▸ Directions for this task: An exact copy is all that is wanted: the lines from the one with "Düzeltme Politikası" through the end of the listing below, both included, minus any pictures.
--- Supplied material Enclosed Below ---
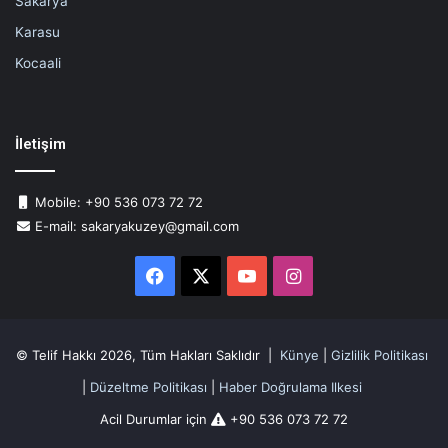
Sakarya
Karasu
Kocaali
İletişim
Mobile: +90 536 073 72 72
E-mail: sakaryakuzey@gmail.com
Facebook
X
YouTube
Instagram
© Telif Hakkı 2026, Tüm Hakları Saklıdır |
Künye
|
Gizlilik Politikası
|
Düzeltme Politikası
|
Haber Doğrulama Ilkesi
Acil Durumlar için
+90 536 073 72 72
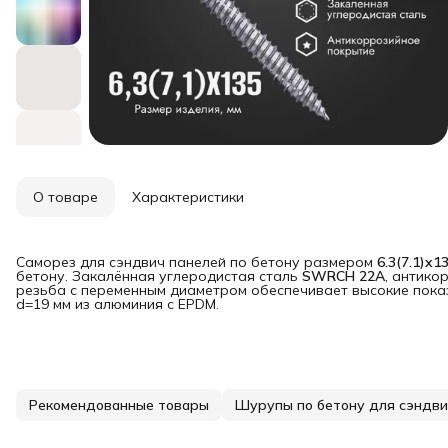
О товаре
Характеристики
Саморез для сэндвич панелей по бетону размером
6.3(7.1)x1
бетону. Закалённая углеродистая сталь
SWRCH 22A
, антико
резьба с переменным диаметром обеспечивает высокие пока
d=19 мм из алюминия с EPDM.
Рекомендованные товары
Шурупы по бетону для сэндви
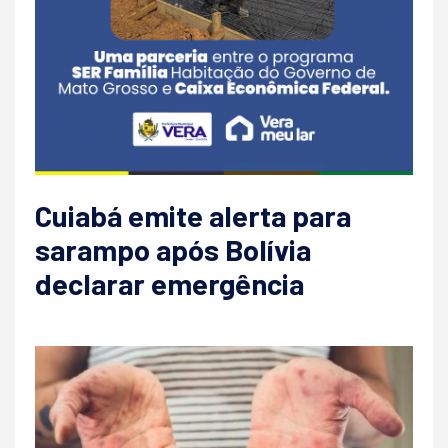
Cuiabá emite alerta para
sarampo após Bolívia
declarar emergência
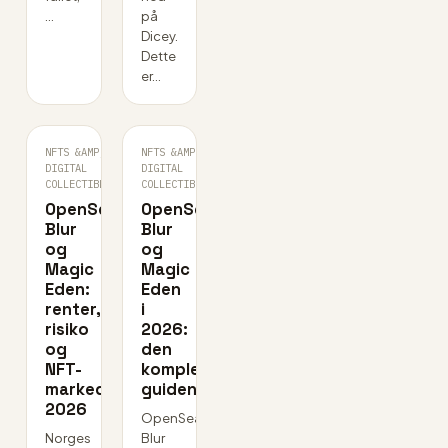
…
på
Dicey.
Dette
er…
NFTS &AMP;
NFTS &AMP;
JUL
JUL
DIGITAL
·
DIGITAL
·
27
26
COLLECTIBLES
COLLECTIBLES
OpenSea,
OpenSea,
Blur
Blur
og
og
Magic
Magic
Eden:
Eden
renter,
i
risiko
2026:
og
den
NFT-
komplette
markedet
guiden
2026
OpenSea,
Norges
Blur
--- End of Enclosed Supplied material ---
▸ Exercise response:
Düzeltme Politikası
|
Haber Doğrulama Ilkesi
Acil Durumlar için
+90 536 073 72 72
О товаре
Характеристики
Саморез для сэндвич панелей по бетону размером
6.3(7.1)x1
бетону. Закалённая углеродистая сталь
SWRCH 22A
, антико
резьба с переменным диаметром обеспечивает высокие пока
d=19 мм из алюминия с EPDM.
Рекомендованные товары
Шурупы по бетону для сэндви
Cuiabá emite alerta para
sarampo após Bolívia
declarar emergência
…
på
Dicey.
Dette
er…
NFTS &AMP;
NFTS &AMP;
JUL
JUL
DIGITAL
·
DIGITAL
·
27
26
COLLECTIBLES
COLLECTIBLES
OpenSea,
OpenSea,
Blur
Blur
og
og
Magic
Magic
Eden:
Eden
renter,
i
risiko
2026:
og
den
NFT-
komplette
markedet
guiden
2026
OpenSea,
Norges
Blur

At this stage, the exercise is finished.